Karena itu merupakan sebuah pola, pasti ada alasan di baliknya.
“Ah!” seru mantan detektif Trium, Ratu Es. Dia tersenyum percaya diri sambil menatap Seo Jun-Ho, yang masih termenung. “Yah, itu trik murahan. Itu tidak sulit bagiku.”
“Dua belas menit… dua belas menit…” gumam Seo Jun-Ho pada dirinya sendiri, mengabaikannya.
Ratu Es menghentakkan kakinya dan berteriak, ” Ah, kali ini aku serius! Aku benar-benar mendapatkannya!”
“Ya? Kalau begitu, mari kita dengar.” Seo Jun-Ho berkata dengan santai tanpa banyak harapan.
Mata Ratu Es berbinar. “Bukankah ada seratus dua puluh pemain di lantai 7?”
Ekspresi Seo Jun-Ho menegang saat mendengar itu.
“Tidak, itu… tidak masuk akal.”
” Hah? Apakah perhitunganku salah?” Ratu Es terkejut. Dia mulai melipat jari-jarinya untuk menghitung sekali lagi.
Namun, ekspresi Seo Jun-Ho tidak menjadi kaku karena Ratu Es telah melakukan kesalahan.
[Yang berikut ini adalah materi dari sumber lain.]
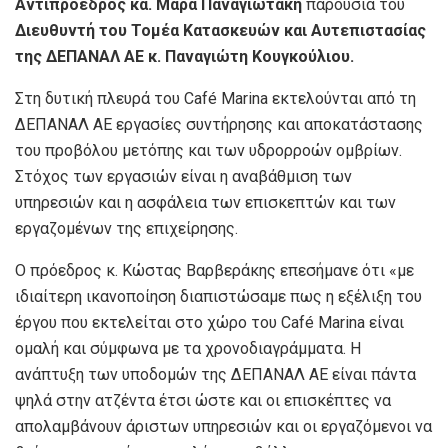
Αντιπρόεδρος κα. Μάρα Παναγιωτάκη
παρουσία του
Διευθυντή του Τομέα Κατασκευών και Αυτεπιστασίας
της ΔΕΠΑΝΑΛ ΑΕ κ. Παναγιώτη Κουγκούλιου.
Στη δυτική πλευρά του Café Marina εκτελούνται από τη
ΔΕΠΑΝΑΛ ΑΕ εργασίες συντήρησης και αποκατάστασης
του προβόλου μετόπης και των υδρορροών ομβρίων.
Στόχος των εργασιών είναι η αναβάθμιση των
υπηρεσιών και η ασφάλεια των επισκεπτών και των
εργαζομένων της επιχείρησης.
Ο πρόεδρος κ. Κώστας Βαρβεράκης επεσήμανε ότι «με
ιδιαίτερη ικανοποίηση διαπιστώσαμε πως η εξέλιξη του
έργου που εκτελείται στο χώρο του Café Marina είναι
ομαλή και σύμφωνα με τα χρονοδιαγράμματα. Η
ανάπτυξη των υποδομών της ΔΕΠΑΝΑΛ ΑΕ είναι πάντα
ψηλά στην ατζέντα έτσι ώστε και οι επισκέπτες να
απολαμβάνουν άριστων υπηρεσιών και οι εργαζόμενοι να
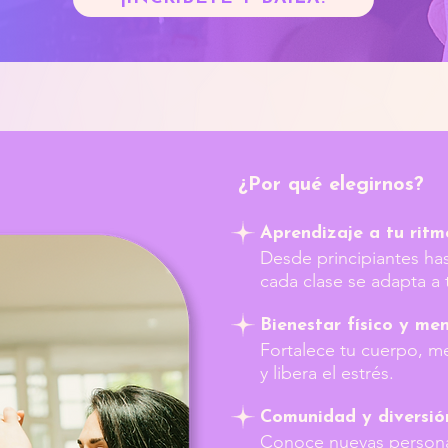
¿Por qué elegirnos?
Aprendizaje a tu ritm
Desde principiantes ha
cada clase se adapta a t
Bienestar físico y me
Fortalece tu cuerpo, me
y libera el estrés.
Comunidad y diversió
Conoce nuevas person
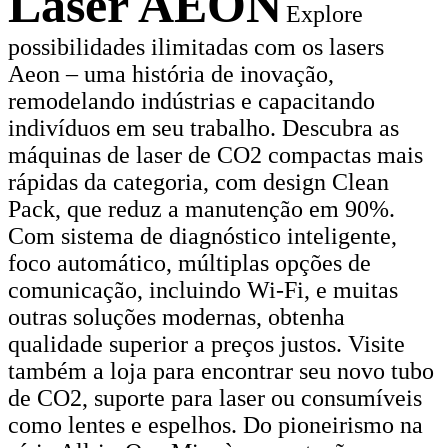
Laser AEON
Explore
possibilidades ilimitadas com os lasers
Aeon – uma história de inovação,
remodelando indústrias e capacitando
indivíduos em seu trabalho. Descubra as
máquinas de laser de CO2 compactas mais
rápidas da categoria, com design Clean
Pack, que reduz a manutenção em 90%.
Com sistema de diagnóstico inteligente,
foco automático, múltiplas opções de
comunicação, incluindo Wi-Fi, e muitas
outras soluções modernas, obtenha
qualidade superior a preços justos. Visite
também a loja para encontrar seu novo tubo
de CO2, suporte para laser ou consumíveis
como lentes e espelhos. Do pioneirismo na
‘Kapan dia jadi sepintar ini?’
Dia bahkan tidak bisa mengalikan dan membagi, tetapi dia sudah mampu melakukan deduksi seperti itu?
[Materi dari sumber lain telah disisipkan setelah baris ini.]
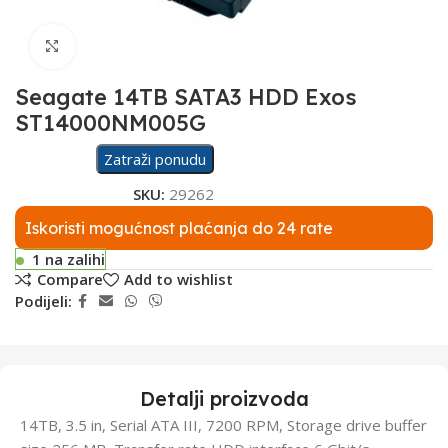
Click to enlarge
Seagate 14TB SATA3 HDD Exos
ST14000NM005G
Zatraži ponudu
SKU:
29262
Iskoristi mogućnost plaćanja do 24 rate
1 na zalihi
Compare
Add to wishlist
Podijeli:
Detalji proizvoda
14TB, 3.5 in, Serial ATA III, 7200 RPM, Storage drive buffer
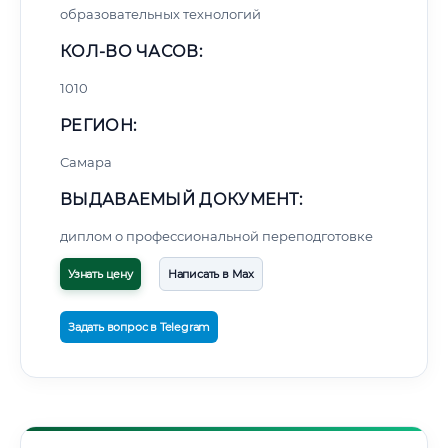
образовательных технологий
КОЛ-ВО ЧАСОВ:
1010
РЕГИОН:
Самара
ВЫДАВАЕМЫЙ ДОКУМЕНТ:
диплом о профессиональной переподготовке
Узнать цену
Написать в Max
Задать вопрос в Telegram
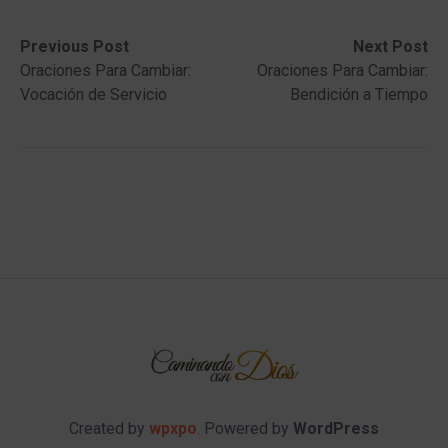
Post
Previous
Next
Previous Post
Next Post
post:
post:
Oraciones Para Cambiar:
Oraciones Para Cambiar:
navigation
Vocación de Servicio
Bendición a Tiempo
Created by
wpxpo
. Powered by
WordPress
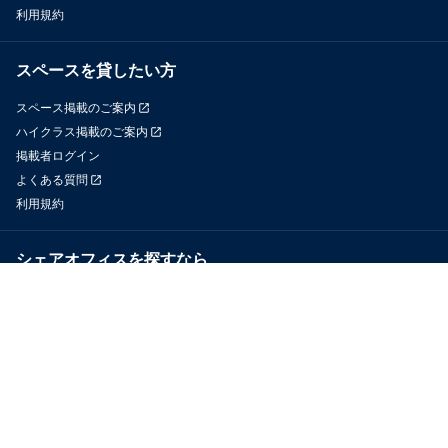
利用規約
スペースを貸したい方
スペース掲載のご案内
ハイクラス掲載のご案内
掲載者ログイン
よくある質問
利用規約
シェアオフィスを探すなら
OfficeConnect
近くのジムを探すなら
GYYM
メディア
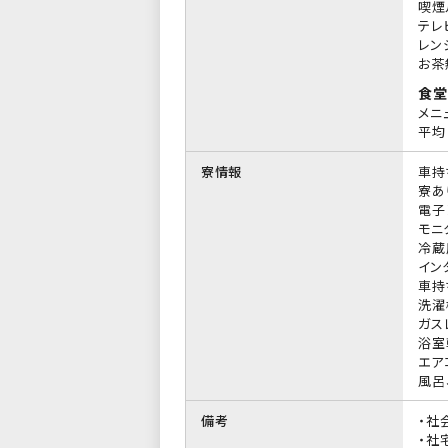
喫煙
テレ
レン
お茶
食堂
メニ
平均 
寮情報
車持
寮あ
電子
モニ
冷蔵
イン
車持
洗濯
ガス
浴室
エア
風呂
備考
・社
・社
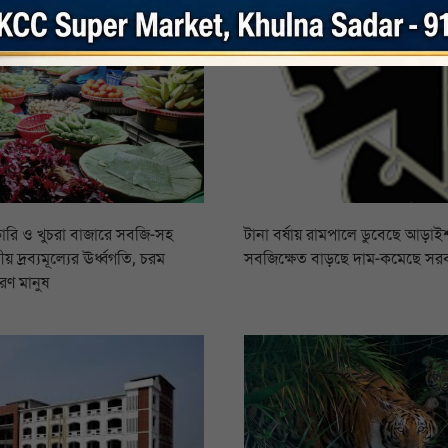
ারি ও খুচরা বাজারে সবজি-সহ
টানা বর্ষায় রামপালে ডুবেছে আড়াইশ
য় দ্রব্যমূল্যের ঊর্ধ্বগতি, চরম
সবজিক্ষেত বাড়ছে দাম-কমেছে সর
রণ মানুষ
‘A-apakah ini kekuatan Roh Agung Tingkat 4?’
Seo Jun-Ho terkejut karena Ratu Es berhasil mengalahkannya kali ini.
Dia menenangkan diri sejenak sebelum berkata, “Tidak, perhitungan Anda benar.”
Terdapat 120 pemain di lantai 7. Jawabannya adalah waktu yang tersisa akan berkurang dua belas menit setiap kali seorang pemain meninggal.
‘Di setiap tim juga terdapat monster yang menyamar.’
Seo Jun-Ho tiba-tiba teringat akan saran dari sistem tersebut.
– Tujuan dari labirin jahat ini adalah untuk membunuh penyusup dengan menyesatkan mereka, jadi harap diingat hal itu.
Dengan kata lain, labirin ini pada dasarnya adalah tempat eksekusi yang didedikasikan untuk membunuh para Pemain. Ini bukanlah arena yang adil sama sekali, tidak seperti Gerbang atau Ruang Bawah Tanah yang telah dimasuki para Pemain sepanjang hidup mereka.
Ekspresi Seo Jun-Ho berubah dingin. Awalnya dia mengira laju kemajuan mereka cukup cepat, tetapi ternyata sangat lambat.
“Kurasa aku telah melakukan kesalahan,” kata Seo Jun-Ho sambil memikirkan para Pemain yang sekarat di suatu tempat di labirin bahkan saat ini.